- Instruction
Rewrite every line of the listing below as a numbered list, skipping any blank lines.

(Stored data entries)
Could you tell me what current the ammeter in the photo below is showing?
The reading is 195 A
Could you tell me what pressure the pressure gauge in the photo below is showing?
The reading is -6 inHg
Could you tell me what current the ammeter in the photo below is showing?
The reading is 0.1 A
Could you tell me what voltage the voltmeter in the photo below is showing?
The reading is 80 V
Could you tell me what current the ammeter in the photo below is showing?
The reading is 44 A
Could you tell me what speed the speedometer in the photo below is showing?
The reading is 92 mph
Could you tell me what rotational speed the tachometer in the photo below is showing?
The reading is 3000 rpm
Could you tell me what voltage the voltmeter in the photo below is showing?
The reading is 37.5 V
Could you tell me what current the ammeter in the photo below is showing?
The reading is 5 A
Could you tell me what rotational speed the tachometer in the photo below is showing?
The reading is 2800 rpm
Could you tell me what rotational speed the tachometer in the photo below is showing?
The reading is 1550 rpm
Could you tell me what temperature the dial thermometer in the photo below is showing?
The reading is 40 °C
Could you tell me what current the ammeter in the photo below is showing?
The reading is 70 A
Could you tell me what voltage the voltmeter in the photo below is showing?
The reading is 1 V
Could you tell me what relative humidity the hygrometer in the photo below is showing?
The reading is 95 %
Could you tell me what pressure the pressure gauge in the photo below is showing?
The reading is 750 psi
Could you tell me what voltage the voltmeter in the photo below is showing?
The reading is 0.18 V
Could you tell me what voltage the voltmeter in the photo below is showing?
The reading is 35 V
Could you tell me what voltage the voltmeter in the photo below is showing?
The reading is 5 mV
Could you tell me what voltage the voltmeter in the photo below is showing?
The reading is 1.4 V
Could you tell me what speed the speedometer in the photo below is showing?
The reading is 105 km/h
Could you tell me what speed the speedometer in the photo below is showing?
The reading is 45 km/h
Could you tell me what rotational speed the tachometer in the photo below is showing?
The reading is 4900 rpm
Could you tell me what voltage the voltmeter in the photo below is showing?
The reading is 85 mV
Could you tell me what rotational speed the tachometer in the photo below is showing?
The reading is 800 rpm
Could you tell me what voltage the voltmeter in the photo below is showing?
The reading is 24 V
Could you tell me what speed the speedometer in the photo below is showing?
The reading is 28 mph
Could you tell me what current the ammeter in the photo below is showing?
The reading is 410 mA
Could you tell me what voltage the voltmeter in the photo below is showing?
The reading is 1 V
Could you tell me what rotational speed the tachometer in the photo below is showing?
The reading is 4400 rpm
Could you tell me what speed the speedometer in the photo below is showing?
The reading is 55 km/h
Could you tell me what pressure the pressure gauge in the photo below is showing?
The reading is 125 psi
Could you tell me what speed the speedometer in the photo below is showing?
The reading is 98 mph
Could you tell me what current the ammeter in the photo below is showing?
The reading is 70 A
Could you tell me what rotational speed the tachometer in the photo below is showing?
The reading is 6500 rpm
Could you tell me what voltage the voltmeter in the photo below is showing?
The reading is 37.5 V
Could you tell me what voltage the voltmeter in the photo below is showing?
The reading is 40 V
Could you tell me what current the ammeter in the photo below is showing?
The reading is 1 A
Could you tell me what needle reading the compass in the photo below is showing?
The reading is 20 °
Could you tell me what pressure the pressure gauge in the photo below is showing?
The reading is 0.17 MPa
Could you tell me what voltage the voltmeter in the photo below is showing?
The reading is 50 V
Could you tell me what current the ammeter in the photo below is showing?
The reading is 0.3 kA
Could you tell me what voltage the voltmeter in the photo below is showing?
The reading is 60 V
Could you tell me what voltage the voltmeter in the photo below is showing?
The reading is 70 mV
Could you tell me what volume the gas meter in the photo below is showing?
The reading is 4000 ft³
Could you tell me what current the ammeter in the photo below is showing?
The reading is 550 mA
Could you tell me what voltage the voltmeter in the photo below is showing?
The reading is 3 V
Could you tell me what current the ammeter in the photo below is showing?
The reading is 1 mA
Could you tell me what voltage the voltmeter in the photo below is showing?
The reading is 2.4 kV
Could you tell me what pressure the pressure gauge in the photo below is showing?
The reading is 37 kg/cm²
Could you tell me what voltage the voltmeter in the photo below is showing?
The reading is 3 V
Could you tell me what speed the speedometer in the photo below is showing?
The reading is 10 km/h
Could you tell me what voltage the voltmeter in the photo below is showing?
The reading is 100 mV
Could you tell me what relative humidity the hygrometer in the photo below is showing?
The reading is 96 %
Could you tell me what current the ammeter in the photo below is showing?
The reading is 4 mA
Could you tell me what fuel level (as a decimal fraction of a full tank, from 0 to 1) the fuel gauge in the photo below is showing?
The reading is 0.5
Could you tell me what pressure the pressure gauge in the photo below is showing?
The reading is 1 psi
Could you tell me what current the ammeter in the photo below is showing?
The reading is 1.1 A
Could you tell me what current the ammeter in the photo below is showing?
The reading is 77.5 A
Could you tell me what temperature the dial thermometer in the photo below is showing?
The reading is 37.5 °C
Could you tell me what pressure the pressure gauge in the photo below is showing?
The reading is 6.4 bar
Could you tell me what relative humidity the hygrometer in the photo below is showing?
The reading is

- Result for this exercise
1. Could you tell me what current the ammeter in the photo below is showing?
2. The reading is 195 A
3. Could you tell me what pressure the pressure gauge in the photo below is showing?
4. The reading is -6 inHg
5. Could you tell me what current the ammeter in the photo below is showing?
6. The reading is 0.1 A
7. Could you tell me what voltage the voltmeter in the photo below is showing?
8. The reading is 80 V
9. Could you tell me what current the ammeter in the photo below is showing?
10. The reading is 44 A
11. Could you tell me what speed the speedometer in the photo below is showing?
12. The reading is 92 mph
13. Could you tell me what rotational speed the tachometer in the photo below is showing?
14. The reading is 3000 rpm
15. Could you tell me what voltage the voltmeter in the photo below is showing?
16. The reading is 37.5 V
17. Could you tell me what current the ammeter in the photo below is showing?
18. The reading is 5 A
19. Could you tell me what rotational speed the tachometer in the photo below is showing?
20. The reading is 2800 rpm
21. Could you tell me what rotational speed the tachometer in the photo below is showing?
22. The reading is 1550 rpm
23. Could you tell me what temperature the dial thermometer in the photo below is showing?
24. The reading is 40 °C
25. Could you tell me what current the ammeter in the photo below is showing?
26. The reading is 70 A
27. Could you tell me what voltage the voltmeter in the photo below is showing?
28. The reading is 1 V
29. Could you tell me what relative humidity the hygrometer in the photo below is showing?
30. The reading is 95 %
31. Could you tell me what pressure the pressure gauge in the photo below is showing?
32. The reading is 750 psi
33. Could you tell me what voltage the voltmeter in the photo below is showing?
34. The reading is 0.18 V
35. Could you tell me what voltage the voltmeter in the photo below is showing?
36. The reading is 35 V
37. Could you tell me what voltage the voltmeter in the photo below is showing?
38. The reading is 5 mV
39. Could you tell me what voltage the voltmeter in the photo below is showing?
40. The reading is 1.4 V
41. Could you tell me what speed the speedometer in the photo below is showing?
42. The reading is 105 km/h
43. Could you tell me what speed the speedometer in the photo below is showing?
44. The reading is 45 km/h
45. Could you tell me what rotational speed the tachometer in the photo below is showing?
46. The reading is 4900 rpm
47. Could you tell me what voltage the voltmeter in the photo below is showing?
48. The reading is 85 mV
49. Could you tell me what rotational speed the tachometer in the photo below is showing?
50. The reading is 800 rpm
51. Could you tell me what voltage the voltmeter in the photo below is showing?
52. The reading is 24 V
53. Could you tell me what speed the speedometer in the photo below is showing?
54. The reading is 28 mph
55. Could you tell me what current the ammeter in the photo below is showing?
56. The reading is 410 mA
57. Could you tell me what voltage the voltmeter in the photo below is showing?
58. The reading is 1 V
59. Could you tell me what rotational speed the tachometer in the photo below is showing?
60. The reading is 4400 rpm
61. Could you tell me what speed the speedometer in the photo below is showing?
62. The reading is 55 km/h
63. Could you tell me what pressure the pressure gauge in the photo below is showing?
64. The reading is 125 psi
65. Could you tell me what speed the speedometer in the photo below is showing?
66. The reading is 98 mph
67. Could you tell me what current the ammeter in the photo below is showing?
68. The reading is 70 A
69. Could you tell me what rotational speed the tachometer in the photo below is showing?
70. The reading is 6500 rpm
71. Could you tell me what voltage the voltmeter in the photo below is showing?
72. The reading is 37.5 V
73. Could you tell me what voltage the voltmeter in the photo below is showing?
74. The reading is 40 V
75. Could you tell me what current the ammeter in the photo below is showing?
76. The reading is 1 A
77. Could you tell me what needle reading the compass in the photo below is showing?
78. The reading is 20 °
79. Could you tell me what pressure the pressure gauge in the photo below is showing?
80. The reading is 0.17 MPa
81. Could you tell me what voltage the voltmeter in the photo below is showing?
82. The reading is 50 V
83. Could you tell me what current the ammeter in the photo below is showing?
84. The reading is 0.3 kA
85. Could you tell me what voltage the voltmeter in the photo below is showing?
86. The reading is 60 V
87. Could you tell me what voltage the voltmeter in the photo below is showing?
88. The reading is 70 mV
89. Could you tell me what volume the gas meter in the photo below is showing?
90. The reading is 4000 ft³
91. Could you tell me what current the ammeter in the photo below is showing?
92. The reading is 550 mA
93. Could you tell me what voltage the voltmeter in the photo below is showing?
94. The reading is 3 V
95. Could you tell me what current the ammeter in the photo below is showing?
96. The reading is 1 mA
97. Could you tell me what voltage the voltmeter in the photo below is showing?
98. The reading is 2.4 kV
99. Could you tell me what pressure the pressure gauge in the photo below is showing?
100. The reading is 37 kg/cm²
101. Could you tell me what voltage the voltmeter in the photo below is showing?
102. The reading is 3 V
103. Could you tell me what speed the speedometer in the photo below is showing?
104. The reading is 10 km/h
105. Could you tell me what voltage the voltmeter in the photo below is showing?
106. The reading is 100 mV
107. Could you tell me what relative humidity the hygrometer in the photo below is showing?
108. The reading is 96 %
109. Could you tell me what current the ammeter in the photo below is showing?
110. The reading is 4 mA
111. Could you tell me what fuel level (as a decimal fraction of a full tank, from 0 to 1) the fuel gauge in the photo below is showing?
112. The reading is 0.5
113. Could you tell me what pressure the pressure gauge in the photo below is showing?
114. The reading is 1 psi
115. Could you tell me what current the ammeter in the photo below is showing?
116. The reading is 1.1 A
117. Could you tell me what current the ammeter in the photo below is showing?
118. The reading is 77.5 A
119. Could you tell me what temperature the dial thermometer in the photo below is showing?
120. The reading is 37.5 °C
121. Could you tell me what pressure the pressure gauge in the photo below is showing?
122. The reading is 6.4 bar
123. Could you tell me what relative humidity the hygrometer in the photo below is showing?
124. The reading is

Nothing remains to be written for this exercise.